[erlang-questions] jinterface

Serge Aleynikov saleyn@REDACTED
Sun Oct 5 18:14:52 CEST 2008

While we are on the subject, I was looking at the hierarchy of classes 
in jinterface/otp.net and have some design questions.

1. OtpSelf and OtpNode inherit from OtpLocalNode.  Only OtpNode 
implements OtpMbox support.  Consequently OtpSelf can't create a mailbox 
and use its send/receive functions.

It looks like it would make more sense if OtpSelf inherited from 
OtpNode, so that if would have access to all mbox / registerName / 
whereis goodies.

2. OtpCookedConnection and OtpConnection inherit from 
AbstractConnection, but only OtpConnection has sendRPC/receiveRPC and 
only OtpCookedConnection keeps track of established links.

It would make more sense if OtpConnection inherited from 
OtpCookedConnection so that OtpNode can do sendRPC/receiveRPC calls and 
also be aware of link management offered by OtpCooked Connection.

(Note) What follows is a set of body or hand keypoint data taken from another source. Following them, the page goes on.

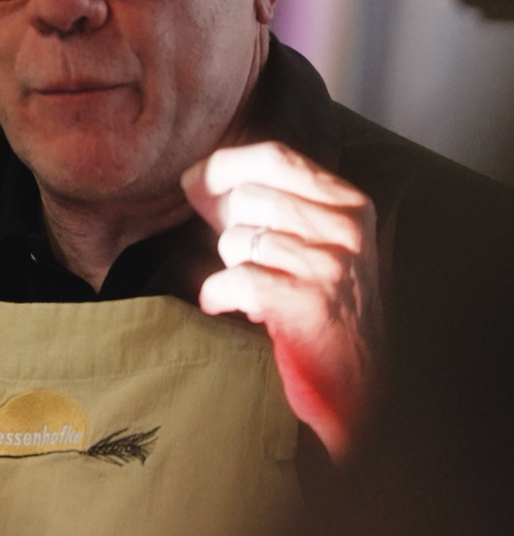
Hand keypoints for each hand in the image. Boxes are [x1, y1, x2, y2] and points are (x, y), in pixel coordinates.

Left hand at [181, 141, 379, 461]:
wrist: (355, 391)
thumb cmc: (318, 314)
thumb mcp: (303, 246)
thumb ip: (258, 205)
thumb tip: (195, 177)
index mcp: (350, 204)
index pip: (274, 156)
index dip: (223, 166)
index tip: (193, 183)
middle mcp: (348, 228)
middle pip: (248, 196)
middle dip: (229, 228)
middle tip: (246, 264)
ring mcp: (332, 265)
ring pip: (238, 238)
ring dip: (229, 267)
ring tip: (255, 293)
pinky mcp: (309, 304)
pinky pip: (235, 279)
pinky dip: (218, 295)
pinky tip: (227, 309)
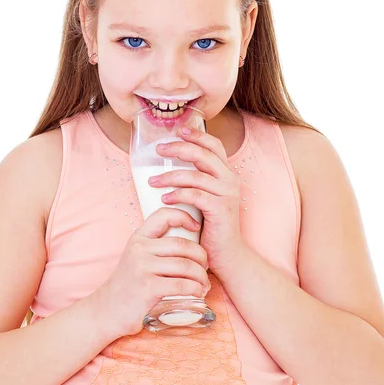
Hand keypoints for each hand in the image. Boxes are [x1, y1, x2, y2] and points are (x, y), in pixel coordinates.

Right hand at [96, 206, 209, 337]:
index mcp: (138, 239)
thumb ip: (155, 248)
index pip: (163, 215)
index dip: (184, 216)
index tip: (196, 227)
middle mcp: (140, 249)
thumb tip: (188, 241)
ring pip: (185, 265)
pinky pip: (181, 285)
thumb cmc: (128, 286)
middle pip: (182, 244)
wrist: (106, 311)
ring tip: (204, 284)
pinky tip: (198, 293)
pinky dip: (195, 289)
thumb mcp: (136, 258)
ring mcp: (143, 267)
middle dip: (201, 256)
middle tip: (206, 267)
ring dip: (201, 276)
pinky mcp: (148, 287)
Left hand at [149, 125, 245, 275]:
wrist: (226, 254)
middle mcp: (230, 180)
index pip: (215, 146)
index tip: (179, 129)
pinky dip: (177, 194)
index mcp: (226, 174)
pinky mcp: (221, 209)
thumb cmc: (209, 226)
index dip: (198, 135)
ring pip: (196, 175)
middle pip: (203, 155)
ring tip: (153, 181)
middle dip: (179, 149)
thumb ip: (193, 183)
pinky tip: (164, 198)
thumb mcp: (202, 198)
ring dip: (171, 175)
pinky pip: (195, 195)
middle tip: (159, 149)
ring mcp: (227, 194)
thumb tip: (164, 168)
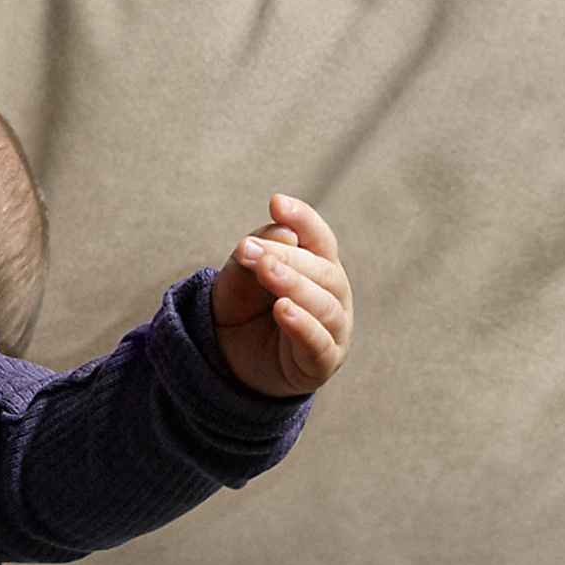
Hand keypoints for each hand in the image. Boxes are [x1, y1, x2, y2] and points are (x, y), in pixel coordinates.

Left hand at [210, 193, 352, 398]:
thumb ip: (258, 252)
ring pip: (323, 305)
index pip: (319, 238)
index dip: (303, 219)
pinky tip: (284, 310)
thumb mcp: (240, 275)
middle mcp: (334, 295)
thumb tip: (283, 229)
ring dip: (294, 286)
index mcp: (319, 266)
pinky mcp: (322, 362)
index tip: (276, 203)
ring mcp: (333, 330)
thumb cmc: (244, 308)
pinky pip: (318, 343)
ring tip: (266, 272)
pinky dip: (302, 326)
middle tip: (252, 249)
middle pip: (322, 271)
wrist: (229, 358)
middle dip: (287, 257)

Perhaps I am missing something but it's not clear from this class 
hierarchy what the intent of the designer was...


Vlad Dumitrescu wrote:
> On Sat, Oct 4, 2008 at 15:43, Serge Aleynikov <saleyn@REDACTED> wrote:
>> Actually I see what's missing in Java/OTP.NET implementation.  These
>> features are documented here:
>> http://www.erlang.org/doc/apps/erts/erl_dist_protocol.html#9.7
> Even if those features were implemented, the Java VM is still not the
> BEAM VM, so it wouldn't be te same anyway. The impedance mismatch
> between the two runtime models is too large to integrate them
> seamlessly.
>> Actually, my overall goal was to establish the reverse - monitor an Erlang process
>> from a .NET client (or java), where the client implements a UI application that
>> establishes subscription with a process for receiving events of some sort, and
>> tries to reestablish subscription if it detects that the remote process died.
> Then you are in luck, because it can be done! Start a process that
> will do the monitoring and let it forward the messages to the Java
> side. This proxying technique can be applied in many other contexts,
> too. For example, for the io:format problem, you can start a io server
> that works as a proxy for the missing one on the Java side. But you
> may find soon that you will prefer to move more and more functionality
> on the Erlang side and use Java just as a presentation layer.